Eclipse Sprotty
Eclipse Sprotty is a web-based diagramming framework (developer tooling / modeling) for building interactive, model-driven visualizations in browser applications.
- Client-side framework for interactive diagrams rendered in the browser (web visualization)
- Model-driven approach to define diagram elements, layouts, and behaviors (modeling)
- Integration with Eclipse technologies and other modeling tools for web-based editors (developer tooling)
- Extensible architecture with customizable views, actions, and layouts for domain-specific diagrams (framework)
- Support for modern web application stacks, enabling embedding in custom Integrated Development Environments (IDEs) and tools (application integration)
More About Eclipse Sprotty
Eclipse Sprotty is a framework (developer tooling / modeling) for constructing browser-based diagram editors and viewers, designed for use in web applications and web-based development tools. It focuses on rendering and interacting with domain-specific diagrams, such as models, graphs, and structured visual notations, using a model-driven architecture. The framework targets scenarios where users need to visualize and manipulate structured data or models directly in the browser.
The project provides a client-side architecture (web visualization) that separates the underlying diagram model from its graphical representation. Developers define diagram elements, their properties, and relationships in a model, and Sprotty renders these as interactive SVG-based or HTML-based diagrams in the browser. This model-view separation supports implementation of custom behaviors such as selection, navigation, zooming, panning, and context-specific actions while keeping the rendering logic and domain logic decoupled.
Eclipse Sprotty is associated with the Eclipse modeling and tools ecosystem (developer tooling), and it is frequently used together with other Eclipse technologies to create web-based modeling tools and custom IDE-like environments. Its architecture supports communication with back-end services, so diagram content can be synchronized with remote models, language servers, or other server-side components, enabling model updates, validation, and refactoring workflows that are common in enterprise modeling and development contexts.
The framework includes extension points (framework extensibility) for defining custom diagram types, layouts, and interactions. Developers can register actions, commands, and views to implement behaviors such as incremental updates, animated transitions, or domain-specific gestures. Layout logic can be implemented or delegated to external layout algorithms, allowing diagrams to adapt to various graph structures or modeling notations without embedding layout rules directly into client code. This extensibility makes Sprotty suitable for building tailored diagramming solutions aligned with enterprise metamodels or domain-specific languages.

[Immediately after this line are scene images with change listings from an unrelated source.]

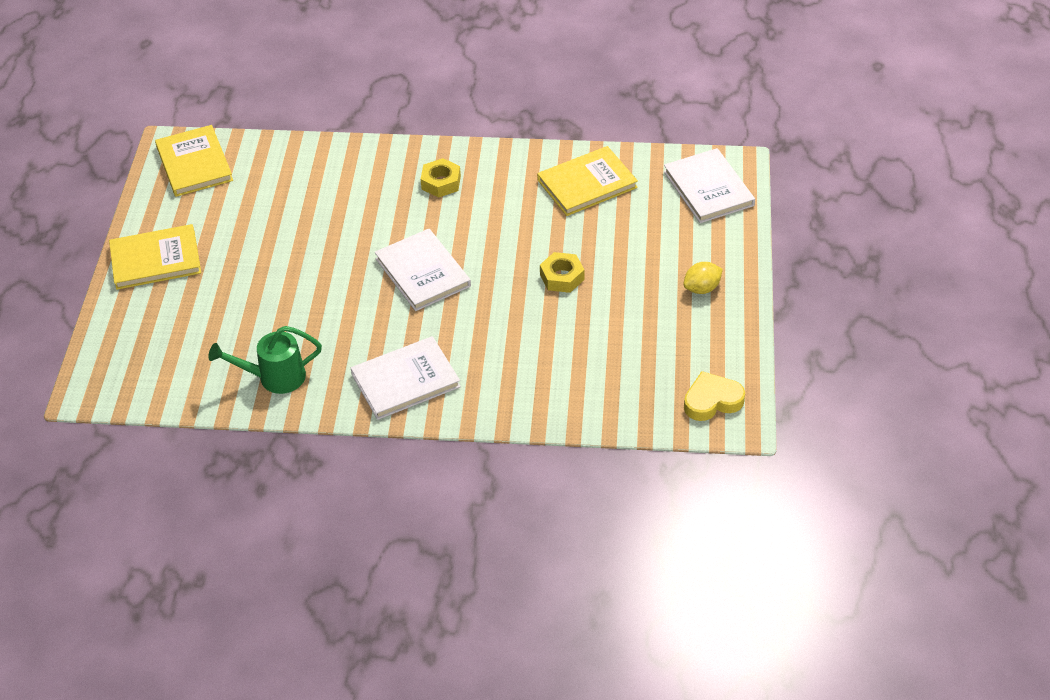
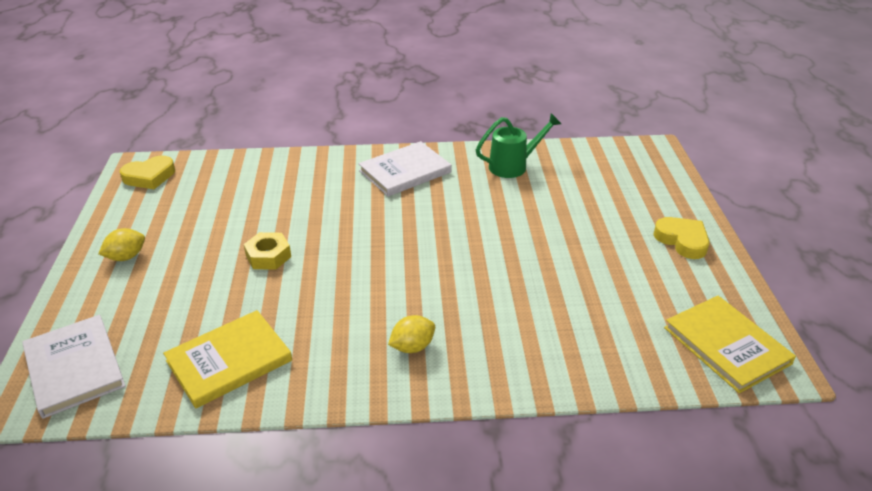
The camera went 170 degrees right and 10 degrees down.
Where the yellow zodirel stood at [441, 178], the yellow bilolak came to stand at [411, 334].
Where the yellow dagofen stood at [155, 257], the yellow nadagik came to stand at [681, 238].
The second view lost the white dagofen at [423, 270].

From an enterprise perspective, Eclipse Sprotty fits into categories such as web-based visualization, modeling tools, and IDEs (developer tooling). Organizations use it to embed diagrams into custom portals, modeling workbenches, and web IDEs where users need graphical views of architectures, workflows, or domain models. Its focus on browser rendering and integration with modern web technology stacks allows it to operate as a front-end component that can interoperate with existing back-end services, repositories, and modeling infrastructures hosted within enterprise environments.